What were you trying to do that didn't work?
The sg3_utils package includes a udev rule to create "/dev/disk/by-id" symlinks is dependent on a unique identifier being returned by the backing storage, and with some storage this value is not unique, leading to high resource utilization by udev (looping) at boot time, and during device discovery.
Please provide the package NVR for which bug is seen:
sg3_utils
How reproducible:
Always reproducible with specific hardware and a large number of LUN's. In this particular case the server has ~6000 3Par LUN's all returning the same value for SCSI_IDENT_SERIAL.
Steps to reproduce
- Attach a large number of LUN's to a Red Hat Enterprise Linux 8 server that return the same SCSI_IDENT_SERIAL value when VPD inquiries are made.
- Boot the server.
Expected results
We expect that if the SCSI_IDENT_SERIAL value is not unique, another value will be used, or the rule will be skipped.
Actual results
Below is from David Jeffery:
Problematic ID values from the 3PAR storage look to be creating a costly feedback loop with one of the udev rules. The log file JournalSystemd-udevd.log is flooded with messages like
hostname systemd-udevd[88447]: found 'b69:80' claiming '/run/udev/links/\x2fdisk\x2fby-id\x2fscsi-S3PARdata_VV_123456789'
Because all 5500 3PAR disk LUNs are reporting the same serial ID, 123456789. As a consequence, one of the by-id links for all the 3PAR disks ends up at the same value. This causes a feedback loop with the symlink handling where every previous device adds to the operational cost of future devices processed with the same link value. Each other device with the same link value causes additional filesystem accesses and udevd cost as it allocates udev device structures and compares values to handle link priority. Instead of the expected handful of devices to be compared to at most, each udev sequence may compare to thousands of devices.
The data in JournalSystemd-udevd.log is highly incomplete from millions of messages being suppressed, but the "claiming" messages dominate the logs in the non-suppressed time periods and after the initial discovery. Many udev tasks appear to log only "claiming" messages during the non-suppressed windows of time yet not enough to complete a cycle because of the heavy cost of the comparisons and the feedback loop. The problematic link appears to come from lib/udev/rules.d/63-scsi-sg3_symlink.rules:
# Select which identifier to use per default # 0: vpd page 0x80 identifier ENV{SCSI_IDENT_SERIAL}=="?*", ENV{DEVTYPE}=="disk", SYMLINK+="disk/by-id/scsi-S$env{SCSI_VENDOR}_$env{SCSI_MODEL}_$env{SCSI_IDENT_SERIAL}"

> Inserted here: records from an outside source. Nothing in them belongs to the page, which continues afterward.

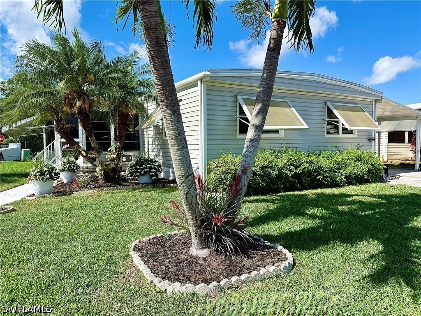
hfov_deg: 71.6
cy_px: 158
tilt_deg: -3.2
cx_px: 210
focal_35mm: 24
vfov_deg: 56.8
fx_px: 292
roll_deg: +0.9
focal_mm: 6.76
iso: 80
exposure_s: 1/3759
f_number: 1.78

It's expecting the SCSI_IDENT_SERIAL value to be mostly unique but instead is identical for all the 3PAR disk LUNs. With the data in JournalSystemd-udevd.log so fractured and incomplete it is hard to say exactly how high the cost of this is, but it does look to be significant. I would be worth disabling this udev rule and seeing how much faster udev processing completes.
A significant improvement was noted after disabling the rule.